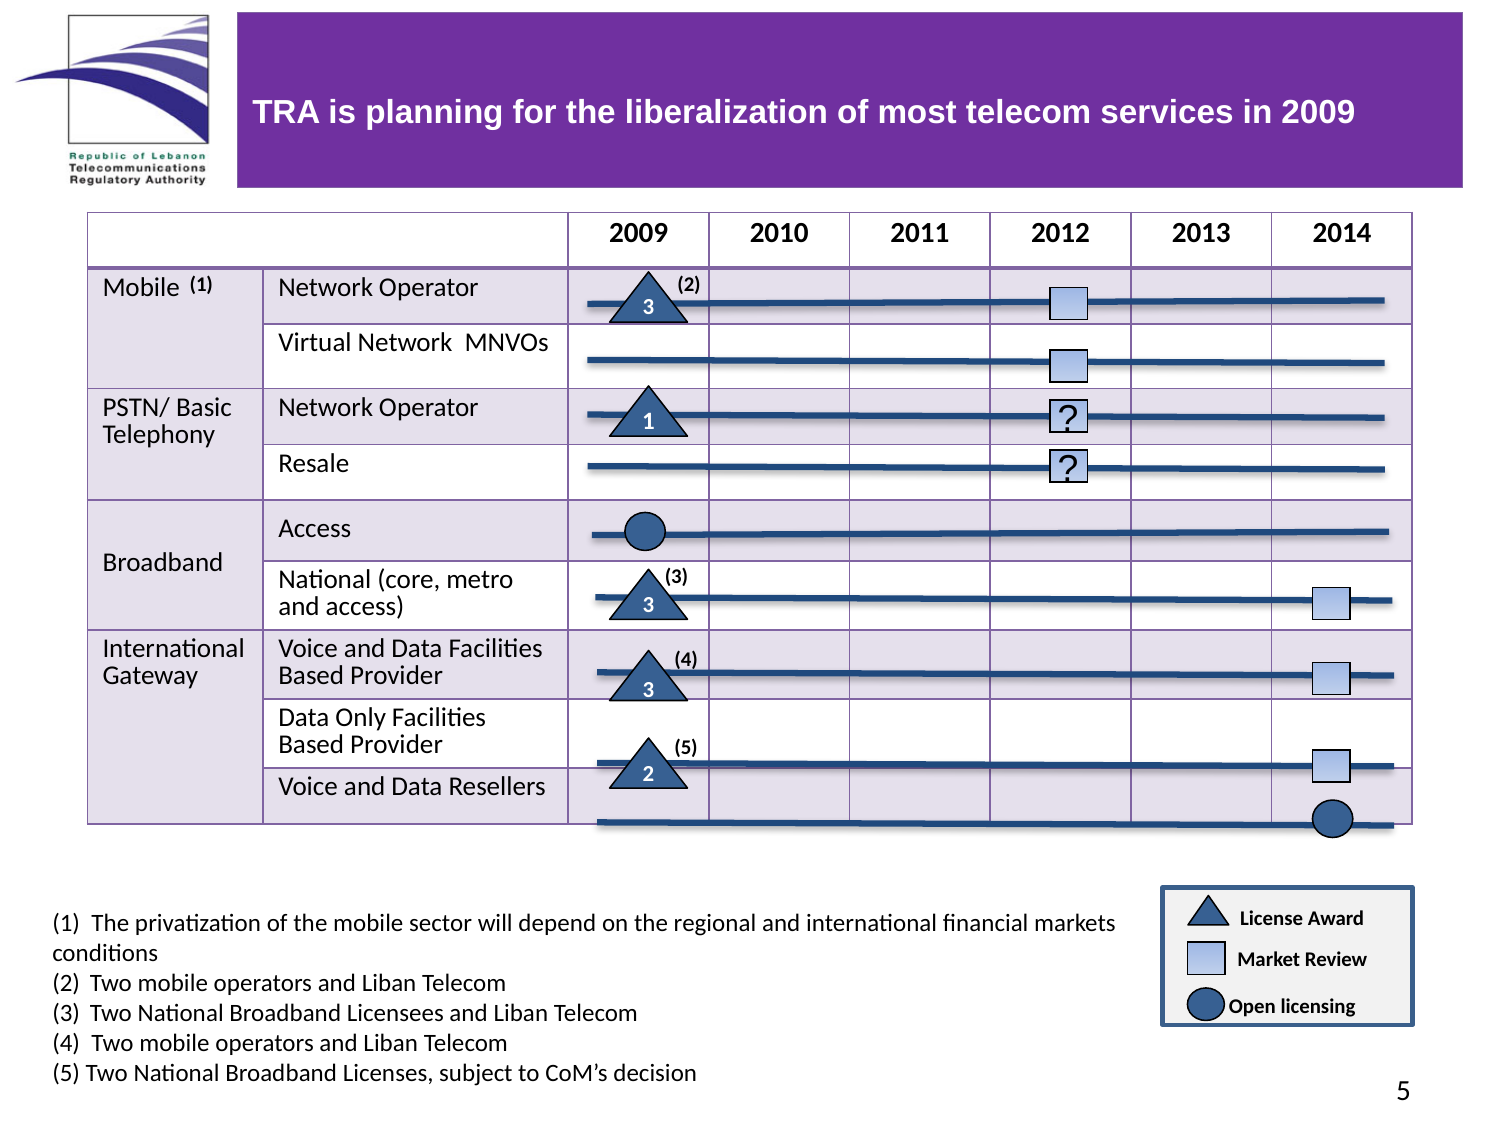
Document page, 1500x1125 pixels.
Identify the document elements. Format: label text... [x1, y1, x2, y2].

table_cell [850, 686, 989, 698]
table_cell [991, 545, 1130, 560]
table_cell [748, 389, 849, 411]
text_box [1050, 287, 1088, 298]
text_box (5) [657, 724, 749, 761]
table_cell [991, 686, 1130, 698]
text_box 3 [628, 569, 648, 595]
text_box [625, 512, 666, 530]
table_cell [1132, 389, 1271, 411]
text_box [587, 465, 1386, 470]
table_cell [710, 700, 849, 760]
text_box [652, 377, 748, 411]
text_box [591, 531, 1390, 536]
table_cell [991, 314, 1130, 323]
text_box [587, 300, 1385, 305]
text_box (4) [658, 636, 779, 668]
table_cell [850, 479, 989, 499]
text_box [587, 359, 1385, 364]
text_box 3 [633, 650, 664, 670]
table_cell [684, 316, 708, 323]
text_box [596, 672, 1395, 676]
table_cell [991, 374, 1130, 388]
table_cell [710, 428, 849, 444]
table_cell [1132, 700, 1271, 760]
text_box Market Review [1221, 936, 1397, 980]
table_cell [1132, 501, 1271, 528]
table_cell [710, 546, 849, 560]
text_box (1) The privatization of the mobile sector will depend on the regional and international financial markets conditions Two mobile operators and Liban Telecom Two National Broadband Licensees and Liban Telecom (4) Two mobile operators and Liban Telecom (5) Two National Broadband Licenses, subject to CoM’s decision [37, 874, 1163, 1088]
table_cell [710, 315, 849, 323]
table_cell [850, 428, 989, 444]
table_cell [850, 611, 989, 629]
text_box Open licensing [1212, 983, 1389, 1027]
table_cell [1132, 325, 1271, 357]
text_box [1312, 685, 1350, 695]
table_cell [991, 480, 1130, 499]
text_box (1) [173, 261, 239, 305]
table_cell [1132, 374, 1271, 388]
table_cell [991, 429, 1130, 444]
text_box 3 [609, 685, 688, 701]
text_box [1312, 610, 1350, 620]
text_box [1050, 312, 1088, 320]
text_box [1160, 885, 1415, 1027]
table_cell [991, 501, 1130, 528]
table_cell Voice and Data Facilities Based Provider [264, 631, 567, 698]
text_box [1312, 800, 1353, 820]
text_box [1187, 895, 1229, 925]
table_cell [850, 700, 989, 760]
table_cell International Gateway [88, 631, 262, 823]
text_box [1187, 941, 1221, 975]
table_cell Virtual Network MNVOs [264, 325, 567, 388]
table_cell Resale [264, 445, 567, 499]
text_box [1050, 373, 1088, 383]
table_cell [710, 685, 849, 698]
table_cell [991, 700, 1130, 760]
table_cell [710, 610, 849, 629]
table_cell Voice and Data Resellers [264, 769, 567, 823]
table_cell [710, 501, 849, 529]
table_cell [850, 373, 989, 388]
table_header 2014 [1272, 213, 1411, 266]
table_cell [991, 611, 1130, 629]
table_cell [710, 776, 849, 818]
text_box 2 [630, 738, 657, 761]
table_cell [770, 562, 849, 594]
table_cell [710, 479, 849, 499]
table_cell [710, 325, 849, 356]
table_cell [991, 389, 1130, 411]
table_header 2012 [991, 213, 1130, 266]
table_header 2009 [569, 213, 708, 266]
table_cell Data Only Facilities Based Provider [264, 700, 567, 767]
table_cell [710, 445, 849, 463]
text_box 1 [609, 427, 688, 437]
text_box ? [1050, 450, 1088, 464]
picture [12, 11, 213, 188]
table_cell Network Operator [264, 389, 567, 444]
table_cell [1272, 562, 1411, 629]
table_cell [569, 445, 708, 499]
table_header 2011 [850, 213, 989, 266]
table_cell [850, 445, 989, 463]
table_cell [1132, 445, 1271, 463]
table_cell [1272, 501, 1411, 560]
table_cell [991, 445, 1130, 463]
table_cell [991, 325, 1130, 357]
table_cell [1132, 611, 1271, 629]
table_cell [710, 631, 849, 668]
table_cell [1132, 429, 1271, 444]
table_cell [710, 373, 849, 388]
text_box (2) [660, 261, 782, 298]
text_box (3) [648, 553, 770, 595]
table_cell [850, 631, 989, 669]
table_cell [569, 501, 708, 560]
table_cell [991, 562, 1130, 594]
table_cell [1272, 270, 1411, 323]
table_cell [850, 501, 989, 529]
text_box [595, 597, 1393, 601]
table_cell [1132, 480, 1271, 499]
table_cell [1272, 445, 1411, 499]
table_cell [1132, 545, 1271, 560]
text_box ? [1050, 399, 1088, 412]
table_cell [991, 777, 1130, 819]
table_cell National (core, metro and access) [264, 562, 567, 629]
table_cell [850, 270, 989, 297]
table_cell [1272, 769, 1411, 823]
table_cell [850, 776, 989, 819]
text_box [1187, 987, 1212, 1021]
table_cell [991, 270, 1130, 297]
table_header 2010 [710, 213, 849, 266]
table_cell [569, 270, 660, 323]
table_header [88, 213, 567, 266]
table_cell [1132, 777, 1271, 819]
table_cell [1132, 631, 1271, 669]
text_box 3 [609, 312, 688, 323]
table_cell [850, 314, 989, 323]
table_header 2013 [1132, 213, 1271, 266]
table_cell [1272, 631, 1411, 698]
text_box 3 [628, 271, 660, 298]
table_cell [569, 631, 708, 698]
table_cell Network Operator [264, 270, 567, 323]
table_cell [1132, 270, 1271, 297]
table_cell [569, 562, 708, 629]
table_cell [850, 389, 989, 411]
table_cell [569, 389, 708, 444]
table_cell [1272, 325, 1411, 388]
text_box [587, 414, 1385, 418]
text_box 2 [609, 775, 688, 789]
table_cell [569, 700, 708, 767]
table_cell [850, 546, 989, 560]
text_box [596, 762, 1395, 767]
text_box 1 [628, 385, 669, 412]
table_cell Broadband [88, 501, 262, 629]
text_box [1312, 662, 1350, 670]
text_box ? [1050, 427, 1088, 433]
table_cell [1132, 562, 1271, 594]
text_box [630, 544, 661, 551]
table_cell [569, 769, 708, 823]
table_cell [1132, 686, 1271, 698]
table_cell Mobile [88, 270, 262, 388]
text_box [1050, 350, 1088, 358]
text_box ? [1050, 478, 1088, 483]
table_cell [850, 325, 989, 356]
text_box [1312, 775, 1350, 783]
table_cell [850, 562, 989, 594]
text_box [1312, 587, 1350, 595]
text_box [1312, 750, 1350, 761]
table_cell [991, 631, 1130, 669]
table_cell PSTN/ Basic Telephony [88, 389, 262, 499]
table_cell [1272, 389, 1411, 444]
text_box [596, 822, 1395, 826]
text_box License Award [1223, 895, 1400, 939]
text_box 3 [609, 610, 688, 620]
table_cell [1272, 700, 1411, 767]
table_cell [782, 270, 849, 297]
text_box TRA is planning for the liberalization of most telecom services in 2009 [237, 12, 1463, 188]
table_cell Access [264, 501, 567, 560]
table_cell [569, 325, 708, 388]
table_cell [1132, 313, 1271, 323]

...

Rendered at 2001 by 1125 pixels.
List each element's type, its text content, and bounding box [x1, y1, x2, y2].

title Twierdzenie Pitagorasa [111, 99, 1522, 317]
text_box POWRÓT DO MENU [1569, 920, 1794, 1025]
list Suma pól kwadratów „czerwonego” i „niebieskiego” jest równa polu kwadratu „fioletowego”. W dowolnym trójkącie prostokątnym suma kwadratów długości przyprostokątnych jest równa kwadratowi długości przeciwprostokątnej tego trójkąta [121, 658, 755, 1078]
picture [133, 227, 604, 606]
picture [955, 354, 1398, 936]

...

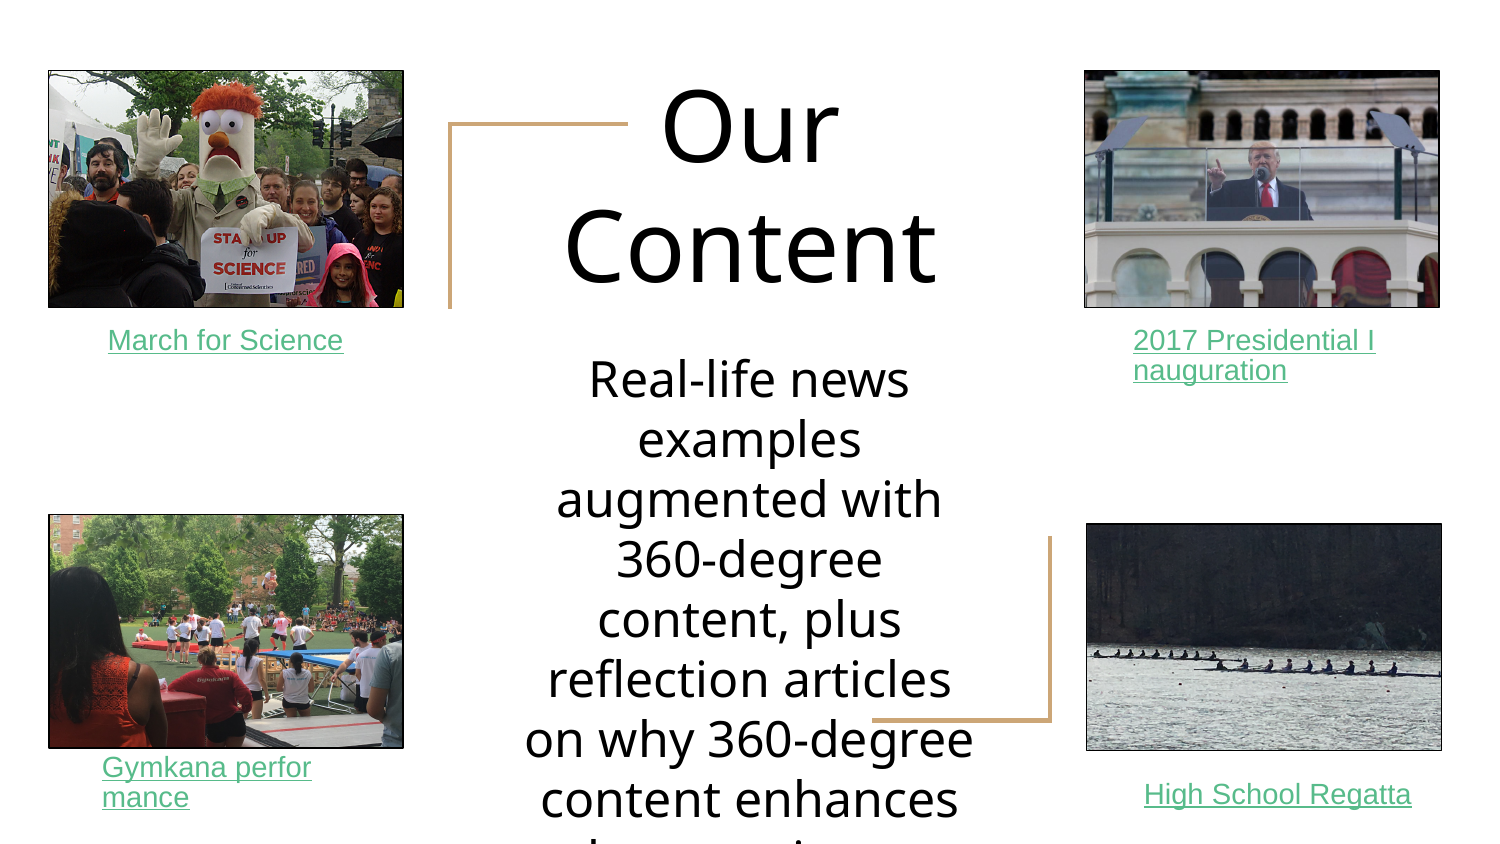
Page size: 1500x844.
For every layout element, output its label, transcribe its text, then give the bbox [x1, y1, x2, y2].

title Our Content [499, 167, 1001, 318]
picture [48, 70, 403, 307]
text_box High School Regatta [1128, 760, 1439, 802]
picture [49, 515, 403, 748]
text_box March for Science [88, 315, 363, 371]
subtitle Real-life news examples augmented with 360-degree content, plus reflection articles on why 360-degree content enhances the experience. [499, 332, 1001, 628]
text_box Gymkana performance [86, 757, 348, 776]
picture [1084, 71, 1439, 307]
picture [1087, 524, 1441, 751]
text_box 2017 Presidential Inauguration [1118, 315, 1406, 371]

> [Task] All lines above that hold the string "pixels" should be copied.

> [Task response]
Document page, 1500x1125 pixels.
Rendered at 2001 by 1125 pixels.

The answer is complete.